Chad Ubovich has been hiding behind Ty Segall onstage. He’s the bassist in FUZZ. He’s the guitarist alongside Mikal Cronin. He is, simply put, the handyman who helps out when a friend needs that extra instrument live. But on his friends’ tours, Ubovich was busy writing his own material under the moniker Meatbodies, and now he’s making a remarkable debut joined by three of his closest friends.
“I always have different songs on hand,” Ubovich says over the phone. “When I would come home, I would write things down and play around with different rests. When it was time to record, I had things stacked up.” The material was split between being written on tour (“Disorder”) and between breaks (“Two”). As such, it gives his songs contrasting dynamics: the high energy of concerts and the clean structure of home recordings. “For a first album, I wanted it to be loud and exciting. Every first album of bands I like is like that.” It’s the sound of a man who splits his time between the chaos of touring and lounging in the desert alone.
From the power chord riff high on “Mountain” to the heady fuzz of “Tremmors,” Meatbodies is full of unapologetic sonic force. Even when they slow things down for some smooth, jazz-like notes on “Off,” they blow it back up with stacked riffs. They’re the type of band whose press photos see them covered in spaghetti or roaming the dark in glow-in-the-dark paint. More importantly, they’re a band of friends.
California’s scenes are very dependent upon a larger musical friendship. For a long time, Los Angeles had Bleached, Trash Talk, and TOGETHER Pangea. San Francisco had Ty Segall, Mikal Cronin, and Thee Oh Sees. “There was a huge community of bands that would be playing with one another and we would all hang out,” he says. “A lot of those bands are getting too old now and slowing down, or like the San Francisco scene where it’s slowly dwindling because people can’t afford to live there anymore. Bands starting out now are signing to bigger labels, too so we don’t see them much anymore.”
Now they’re at the beginning of a revival. It’s a new era. “The new thing that’s happening, from what I’ve noticed, is there’s a lot of heavy stuff,” says Ubovich. He and his pals are starting to loop in new bands coming down to their area with hopes of starting something like that again. If it works, they could jumpstart California so it starts running smoothly again. “Who knows, though,” he laughs. “Maybe I’ll stop playing that and start doing rap music for the kids and I’ll want to hang out with Oddfuture.”
The only way he can do that is if he stays puts, but Ubovich is constantly touring. Staying put can make him lose his mind in a time of fragile structure. It also, as he points out, shows you how other cities are rebuilding their music scenes – even at places as small as Kingston. “We were packing up after a free show there when the promoter came over and said he wanted to show us something they were working on. He goes to the back door, unlatches it, and there’s this giant room from the 1800s. It’s a massive, spooky theater and he’s like, ‘Yeah, we’re hoping we can turn it into a bigger venue for like 900 people or so,’ and I’m like, ‘Dude, you can fit like 9,000 people in here!’” he laughs. “It was cool to see what small towns are doing… but we were so scared at the moment that we ran out of there.”
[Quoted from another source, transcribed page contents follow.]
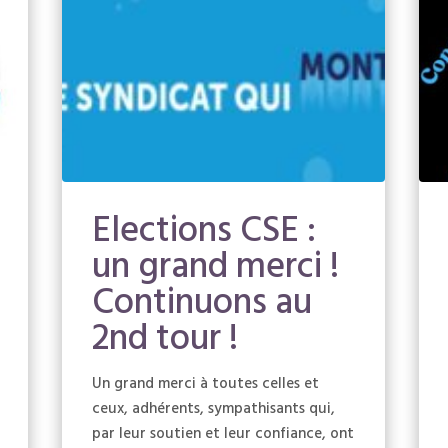
Elections CSE :
un grand merci !
Continuons au
2nd tour !
Un grand merci à toutes celles et
ceux, adhérents, sympathisants qui,
par leur soutien et leur confiance, ont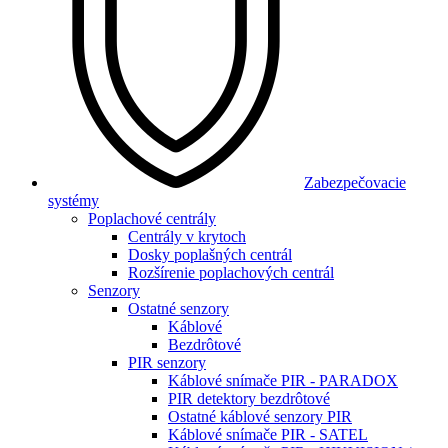
Zabezpečovacie
systémy
Poplachové centrály
Centrály v krytoch
Dosky poplašných centrál
Rozšírenie poplachových centrál
Senzory
Ostatné senzory
Káblové
Bezdrôtové
PIR senzory
Káblové snímače PIR - PARADOX
PIR detektory bezdrôtové
Ostatné káblové senzory PIR
Káblové snímače PIR - SATEL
After all his time touring with bands, his advice is simple: “Shut up and play, put a smile on your face even if you don’t feel like smiling, and have fun. Even if you’re not, you have to pretend.” It’s good life advice, in general, from a man ready to make peace with change.
As Ubovich continues on the road, this time as the ringleader, he’s feeling hopeful that they’re doing their part to bring garage rock back to its threshold. They’re there to perform. We’re here to take it in. It goes in line with their name; “meatbody” is a Scientology term to describe the part of the human body without the soul, namely our muscles and skeleton. “I thought it was pretty cool,” Ubovich laughs. “I do hope they don’t come and ask for the bill, though. It just sounded like cool sci-fi stuff.”